Mit Rittercodex fit für das 3. Jahrtausend

Indem Papst Paul VI. 1977 eine neue Fassung der Ordenssatzung  bestätigte, hat er ein neues Kapitel der Ordensgeschichte aufgeschlagen. So heißt es in der aktuellen Satzung: „Im Orden leben die ritterlichen Ideale in neuzeitlicher Form weiter im Geist des Glaubens, des Apostolates und der christlichen Caritas.“
Bei offiziellen Treffen fallen die Ordensritter und Ordensdamen durch ihre Ordenskleidung auf. Die Ritter tragen schwarze Baretts und weiße Mäntel, die Damen schwarze Mäntel mit einem schwarzen Schleier. Auf der linken Seite der Mäntel befindet sich jeweils das Jerusalemer Kreuz, ein fünffaches Kreuz als Symbol für die fünf Wundmale Jesu. Die Kleidung und der Ritterschlag bei der Investitur erinnern ein wenig an das Mittelalter, aber die Ritter vom Heiligen Grab leben im Hier und Jetzt.
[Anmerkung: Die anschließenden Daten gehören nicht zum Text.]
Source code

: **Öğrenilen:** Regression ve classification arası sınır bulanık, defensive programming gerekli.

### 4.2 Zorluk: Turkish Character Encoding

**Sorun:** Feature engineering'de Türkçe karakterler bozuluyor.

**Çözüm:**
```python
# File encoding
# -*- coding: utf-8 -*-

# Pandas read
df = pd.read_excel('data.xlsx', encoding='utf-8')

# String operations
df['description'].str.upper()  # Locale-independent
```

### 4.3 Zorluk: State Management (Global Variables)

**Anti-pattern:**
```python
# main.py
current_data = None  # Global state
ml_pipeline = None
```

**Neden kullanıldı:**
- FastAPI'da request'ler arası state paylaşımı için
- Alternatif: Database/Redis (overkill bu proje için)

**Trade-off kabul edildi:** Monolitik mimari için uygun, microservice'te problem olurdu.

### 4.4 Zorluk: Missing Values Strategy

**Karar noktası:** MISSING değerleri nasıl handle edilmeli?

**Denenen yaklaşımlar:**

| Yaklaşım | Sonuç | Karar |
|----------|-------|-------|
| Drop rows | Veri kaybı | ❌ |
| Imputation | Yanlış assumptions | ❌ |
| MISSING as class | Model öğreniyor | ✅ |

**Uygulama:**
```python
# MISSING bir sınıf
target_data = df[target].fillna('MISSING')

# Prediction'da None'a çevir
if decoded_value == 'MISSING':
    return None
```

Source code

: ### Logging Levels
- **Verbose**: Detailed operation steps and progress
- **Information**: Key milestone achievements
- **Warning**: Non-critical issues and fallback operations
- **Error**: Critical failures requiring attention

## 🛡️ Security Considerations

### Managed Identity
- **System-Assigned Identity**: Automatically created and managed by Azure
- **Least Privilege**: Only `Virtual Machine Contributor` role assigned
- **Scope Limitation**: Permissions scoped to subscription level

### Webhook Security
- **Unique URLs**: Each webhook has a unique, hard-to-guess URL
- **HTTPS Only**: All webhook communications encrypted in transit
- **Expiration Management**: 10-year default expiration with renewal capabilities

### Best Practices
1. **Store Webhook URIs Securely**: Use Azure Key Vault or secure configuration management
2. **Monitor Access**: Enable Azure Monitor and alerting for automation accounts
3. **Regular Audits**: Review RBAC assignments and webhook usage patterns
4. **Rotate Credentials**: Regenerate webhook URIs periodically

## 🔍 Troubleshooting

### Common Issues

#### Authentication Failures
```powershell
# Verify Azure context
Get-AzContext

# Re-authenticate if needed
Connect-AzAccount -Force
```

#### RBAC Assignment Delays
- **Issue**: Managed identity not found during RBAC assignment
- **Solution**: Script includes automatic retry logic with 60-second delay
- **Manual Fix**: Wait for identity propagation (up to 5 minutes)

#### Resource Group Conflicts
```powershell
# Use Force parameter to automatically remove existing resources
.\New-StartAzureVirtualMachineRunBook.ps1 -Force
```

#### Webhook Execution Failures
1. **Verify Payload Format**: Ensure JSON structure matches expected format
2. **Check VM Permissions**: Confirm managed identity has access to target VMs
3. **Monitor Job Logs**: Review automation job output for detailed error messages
„Da hat sich einiges verändert. Vieles geschah früher unter Ausschluss der Öffentlichkeit. Ganz bewusst tritt der Orden heute offener in Erscheinung. Viele Veranstaltungen wie auch das 50-jährige Jubiläum finden in Gemeindegottesdiensten statt. Über Investituren mit Ritterschlag und Einkleidung mit dem feierlichen Gelöbnis wird immer wieder in den öffentlichen Medien berichtet“, berichtet Strake. Damit soll deutlich werden, dass der Ritterorden auch Verantwortung für die Gesellschaft trägt und kein Geheimbund ist.
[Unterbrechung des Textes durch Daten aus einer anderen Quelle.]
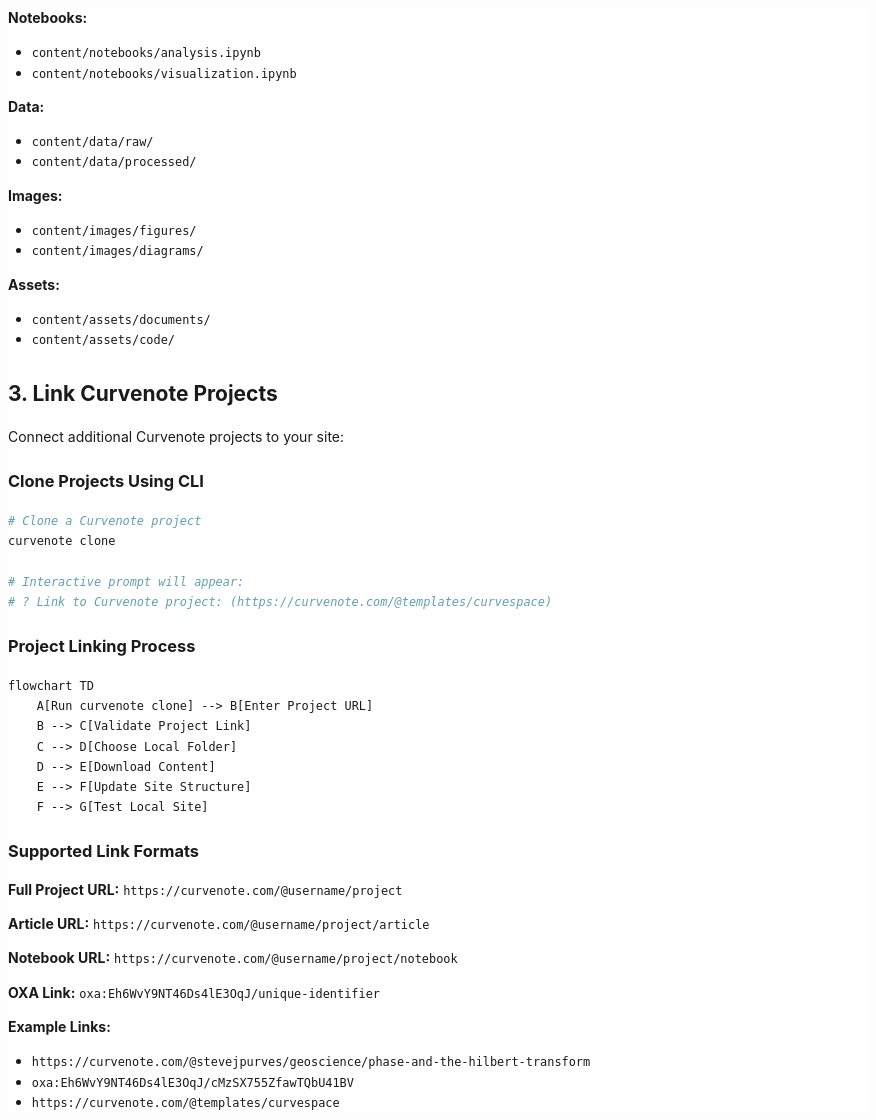 **Notebooks:**
- `content/notebooks/analysis.ipynb`
- `content/notebooks/visualization.ipynb`

**Data:**
- `content/data/raw/`
- `content/data/processed/`

**Images:**
- `content/images/figures/`
- `content/images/diagrams/`

**Assets:**
- `content/assets/documents/`
- `content/assets/code/`

## 3. Link Curvenote Projects

Connect additional Curvenote projects to your site:

### Clone Projects Using CLI
```bash
# Clone a Curvenote project
curvenote clone

# Interactive prompt will appear:
# ? Link to Curvenote project: (https://curvenote.com/@templates/curvespace)
```

### Project Linking Process
```mermaid
flowchart TD
    A[Run curvenote clone] --> B[Enter Project URL]
    B --> C[Validate Project Link]
    C --> D[Choose Local Folder]
    D --> E[Download Content]
    E --> F[Update Site Structure]
    F --> G[Test Local Site]
```

### Supported Link Formats

**Full Project URL:**
`https://curvenote.com/@username/project`

**Article URL:**
`https://curvenote.com/@username/project/article`

**Notebook URL:**
`https://curvenote.com/@username/project/notebook`

**OXA Link:**
`oxa:Eh6WvY9NT46Ds4lE3OqJ/unique-identifier`

**Example Links:**
- `https://curvenote.com/@stevejpurves/geoscience/phase-and-the-hilbert-transform`
- `oxa:Eh6WvY9NT46Ds4lE3OqJ/cMzSX755ZfawTQbU41BV`
- `https://curvenote.com/@templates/curvespace`
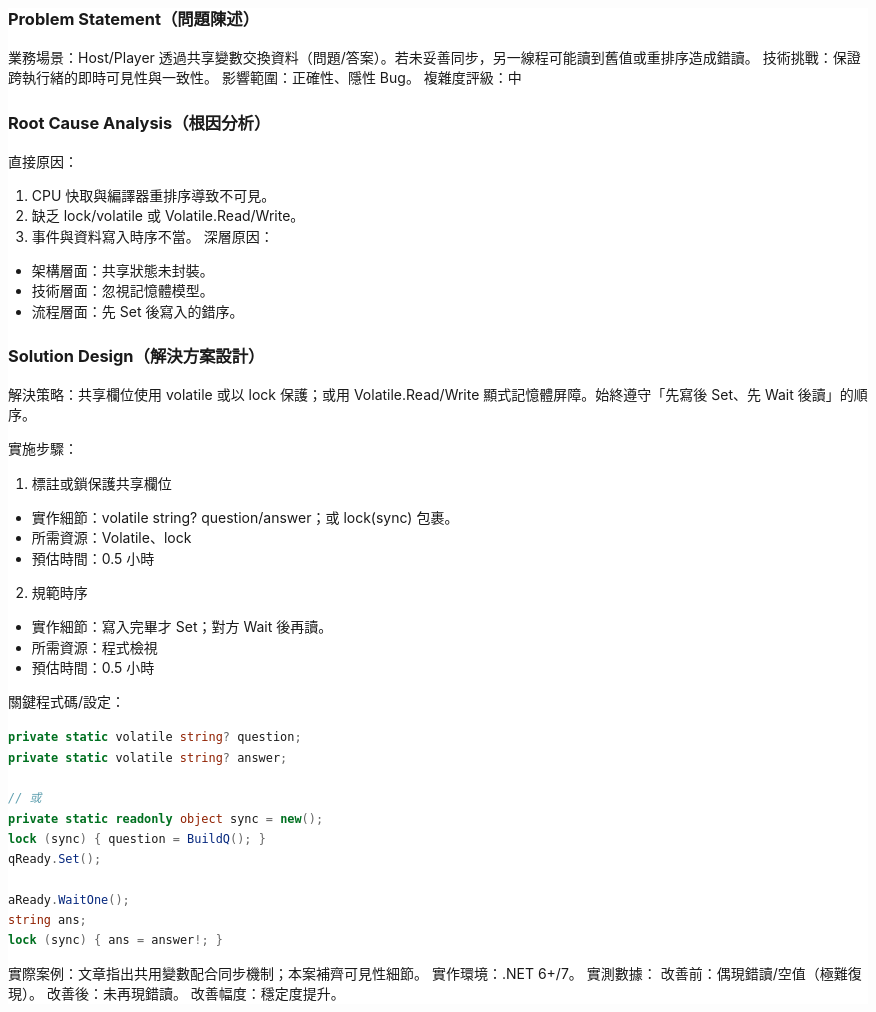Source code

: ### Problem Statement（問題陳述）
業務場景：Host/Player 透過共享變數交換資料（問題/答案）。若未妥善同步，另一線程可能讀到舊值或重排序造成錯讀。
技術挑戰：保證跨執行緒的即時可見性與一致性。
影響範圍：正確性、隱性 Bug。
複雜度評級：中

### Root Cause Analysis（根因分析）
直接原因：
1. CPU 快取與編譯器重排序導致不可見。
2. 缺乏 lock/volatile 或 Volatile.Read/Write。
3. 事件與資料寫入時序不當。
深層原因：
- 架構層面：共享狀態未封裝。
- 技術層面：忽視記憶體模型。
- 流程層面：先 Set 後寫入的錯序。

### Solution Design（解決方案設計）
解決策略：共享欄位使用 volatile 或以 lock 保護；或用 Volatile.Read/Write 顯式記憶體屏障。始終遵守「先寫後 Set、先 Wait 後讀」的順序。

實施步驟：
1. 標註或鎖保護共享欄位
- 實作細節：volatile string? question/answer；或 lock(sync) 包裹。
- 所需資源：Volatile、lock
- 預估時間：0.5 小時

2. 規範時序
- 實作細節：寫入完畢才 Set；對方 Wait 後再讀。
- 所需資源：程式檢視
- 預估時間：0.5 小時

關鍵程式碼/設定：
```csharp
private static volatile string? question;
private static volatile string? answer;

// 或
private static readonly object sync = new();
lock (sync) { question = BuildQ(); }
qReady.Set();

aReady.WaitOne();
string ans;
lock (sync) { ans = answer!; }
```

實際案例：文章指出共用變數配合同步機制；本案補齊可見性細節。
實作環境：.NET 6+/7。
實測數據：
改善前：偶現錯讀/空值（極難復現）。
改善後：未再現錯讀。
改善幅度：穩定度提升。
Der Kardinalgroßmeister, der im Auftrag des Papstes den Orden leitet, hat 1999 Richtlinien zur Erneuerung des Ordens im Hinblick auf das 3. Jahrtausend erlassen. Grundlage ist dabei der mittelalterliche Rittercodex – allerdings in einer modernen und dem Ritterorden angepassten Fassung.

So haben auch in der heutigen Zeit die ritterlichen Tugenden ihre Gültigkeit: Prudentia (Klugheit), Justitia (Gerechtigkeit), Fortitudo (Tapferkeit) und Temperantia (Maß) sind heute wie früher entscheidende Eigenschaften, die alle Ordensmitglieder erstreben sollen, um für ihren besonderen Auftrag, die Sorge für die Menschen im Heiligen Land, gerüstet zu sein, freilich nicht im kriegerischen Zusammenhang.